I went on too many more road trips to list them all. A few of my road trips were powered by my thumb. Three events on hitch-hiking trips that stand out are:
- As a college student, a family of four picked me up, and I sat in back with the two pre-teen kids, sharing their chocolate chip cookies.
- When hitchhiking 500 miles from Detroit, Michigan, to Houghton, Michigan, a Corvette driver in the Detroit area stopped to talk to me because he was incredulous that I’d hitchhike 500 miles. He just didn’t believe me.
- I caught three good rides from Cheboygan, Michigan, to Detroit, Michigan, and made the 250 mile trip faster than if I would have driven myself.

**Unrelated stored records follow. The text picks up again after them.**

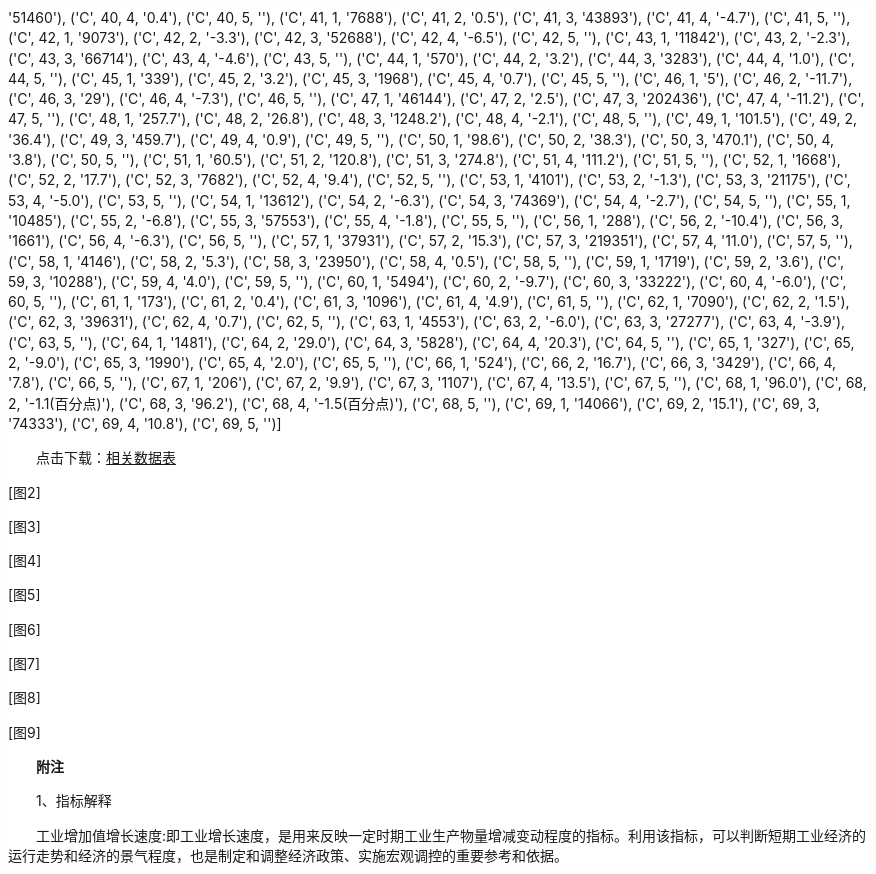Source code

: '51460'), ('C', 40, 4, '0.4'), ('C', 40, 5, ''), ('C', 41, 1, '7688'), ('C', 41, 2, '0.5'), ('C', 41, 3, '43893'), ('C', 41, 4, '-4.7'), ('C', 41, 5, ''), ('C', 42, 1, '9073'), ('C', 42, 2, '-3.3'), ('C', 42, 3, '52688'), ('C', 42, 4, '-6.5'), ('C', 42, 5, ''), ('C', 43, 1, '11842'), ('C', 43, 2, '-2.3'), ('C', 43, 3, '66714'), ('C', 43, 4, '-4.6'), ('C', 43, 5, ''), ('C', 44, 1, '570'), ('C', 44, 2, '3.2'), ('C', 44, 3, '3283'), ('C', 44, 4, '1.0'), ('C', 44, 5, ''), ('C', 45, 1, '339'), ('C', 45, 2, '3.2'), ('C', 45, 3, '1968'), ('C', 45, 4, '0.7'), ('C', 45, 5, ''), ('C', 46, 1, '5'), ('C', 46, 2, '-11.7'), ('C', 46, 3, '29'), ('C', 46, 4, '-7.3'), ('C', 46, 5, ''), ('C', 47, 1, '46144'), ('C', 47, 2, '2.5'), ('C', 47, 3, '202436'), ('C', 47, 4, '-11.2'), ('C', 47, 5, ''), ('C', 48, 1, '257.7'), ('C', 48, 2, '26.8'), ('C', 48, 3, '1248.2'), ('C', 48, 4, '-2.1'), ('C', 48, 5, ''), ('C', 49, 1, '101.5'), ('C', 49, 2, '36.4'), ('C', 49, 3, '459.7'), ('C', 49, 4, '0.9'), ('C', 49, 5, ''), ('C', 50, 1, '98.6'), ('C', 50, 2, '38.3'), ('C', 50, 3, '470.1'), ('C', 50, 4, '3.8'), ('C', 50, 5, ''), ('C', 51, 1, '60.5'), ('C', 51, 2, '120.8'), ('C', 51, 3, '274.8'), ('C', 51, 4, '111.2'), ('C', 51, 5, ''), ('C', 52, 1, '1668'), ('C', 52, 2, '17.7'), ('C', 52, 3, '7682'), ('C', 52, 4, '9.4'), ('C', 52, 5, ''), ('C', 53, 1, '4101'), ('C', 53, 2, '-1.3'), ('C', 53, 3, '21175'), ('C', 53, 4, '-5.0'), ('C', 53, 5, ''), ('C', 54, 1, '13612'), ('C', 54, 2, '-6.3'), ('C', 54, 3, '74369'), ('C', 54, 4, '-2.7'), ('C', 54, 5, ''), ('C', 55, 1, '10485'), ('C', 55, 2, '-6.8'), ('C', 55, 3, '57553'), ('C', 55, 4, '-1.8'), ('C', 55, 5, ''), ('C', 56, 1, '288'), ('C', 56, 2, '-10.4'), ('C', 56, 3, '1661'), ('C', 56, 4, '-6.3'), ('C', 56, 5, ''), ('C', 57, 1, '37931'), ('C', 57, 2, '15.3'), ('C', 57, 3, '219351'), ('C', 57, 4, '11.0'), ('C', 57, 5, ''), ('C', 58, 1, '4146'), ('C', 58, 2, '5.3'), ('C', 58, 3, '23950'), ('C', 58, 4, '0.5'), ('C', 58, 5, ''), ('C', 59, 1, '1719'), ('C', 59, 2, '3.6'), ('C', 59, 3, '10288'), ('C', 59, 4, '4.0'), ('C', 59, 5, ''), ('C', 60, 1, '5494'), ('C', 60, 2, '-9.7'), ('C', 60, 3, '33222'), ('C', 60, 4, '-6.0'), ('C', 60, 5, ''), ('C', 61, 1, '173'), ('C', 61, 2, '0.4'), ('C', 61, 3, '1096'), ('C', 61, 4, '4.9'), ('C', 61, 5, ''), ('C', 62, 1, '7090'), ('C', 62, 2, '1.5'), ('C', 62, 3, '39631'), ('C', 62, 4, '0.7'), ('C', 62, 5, ''), ('C', 63, 1, '4553'), ('C', 63, 2, '-6.0'), ('C', 63, 3, '27277'), ('C', 63, 4, '-3.9'), ('C', 63, 5, ''), ('C', 64, 1, '1481'), ('C', 64, 2, '29.0'), ('C', 64, 3, '5828'), ('C', 64, 4, '20.3'), ('C', 64, 5, ''), ('C', 65, 1, '327'), ('C', 65, 2, '-9.0'), ('C', 65, 3, '1990'), ('C', 65, 4, '2.0'), ('C', 65, 5, ''), ('C', 66, 1, '524'), ('C', 66, 2, '16.7'), ('C', 66, 3, '3429'), ('C', 66, 4, '7.8'), ('C', 66, 5, ''), ('C', 67, 1, '206'), ('C', 67, 2, '9.9'), ('C', 67, 3, '1107'), ('C', 67, 4, '13.5'), ('C', 67, 5, ''), ('C', 68, 1, '96.0'), ('C', 68, 2, '-1.1(百分点)'), ('C', 68, 3, '96.2'), ('C', 68, 4, '-1.5(百分点)'), ('C', 68, 5, ''), ('C', 69, 1, '14066'), ('C', 69, 2, '15.1'), ('C', 69, 3, '74333'), ('C', 69, 4, '10.8'), ('C', 69, 5, '')]

　　点击下载：[相关数据表](http://www.stats.gov.cn/sj/zxfb/202302/W020230203608932175632.xlsx)

[图2]

[图3]

[图4]

[图5]

[图6]

[图7]

[图8]

[图9]

　　**附注**

　　1、指标解释

　　工业增加值增长速度:即工业增长速度，是用来反映一定时期工业生产物量增减变动程度的指标。利用该指标，可以判断短期工业经济的运行走势和经济的景气程度，也是制定和调整经济政策、实施宏观调控的重要参考和依据。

One memorable trip was by bus, rather than by car, when I visited my daughter in northern California, then went to a National Science Foundation conference. That trip took me from Appleton, Wisconsin, to Arcata, California, to Washington, DC, and then back to Appleton, Wisconsin. That was a very interesting road trip…
As you can see, I enjoy road trips and have quite a history of them.
At this point, you’re probably asking yourself why I wrote this post about the history of road trips. Well, here are several reasons:
- Road trips have a long, interesting, and impactful history, and some road trips have changed history.
- Events related to road trips involve a certain amount of event wrangling, usually a lot more than just travel details.
- I’ve done enough road trips that I know I love them and will be doing them for many more years.
- I look forward to being an Automattic Events Wrangler and doing high impact road trip events for them, in addition to going on road trips while doing the remote work aspects of my job which don’t require me being at the site of the events I’m wrangling.
There’s no knowing where life’s Journey will take me, but I’ll do my best to enjoy the trip. It truly is the journey, not the destination.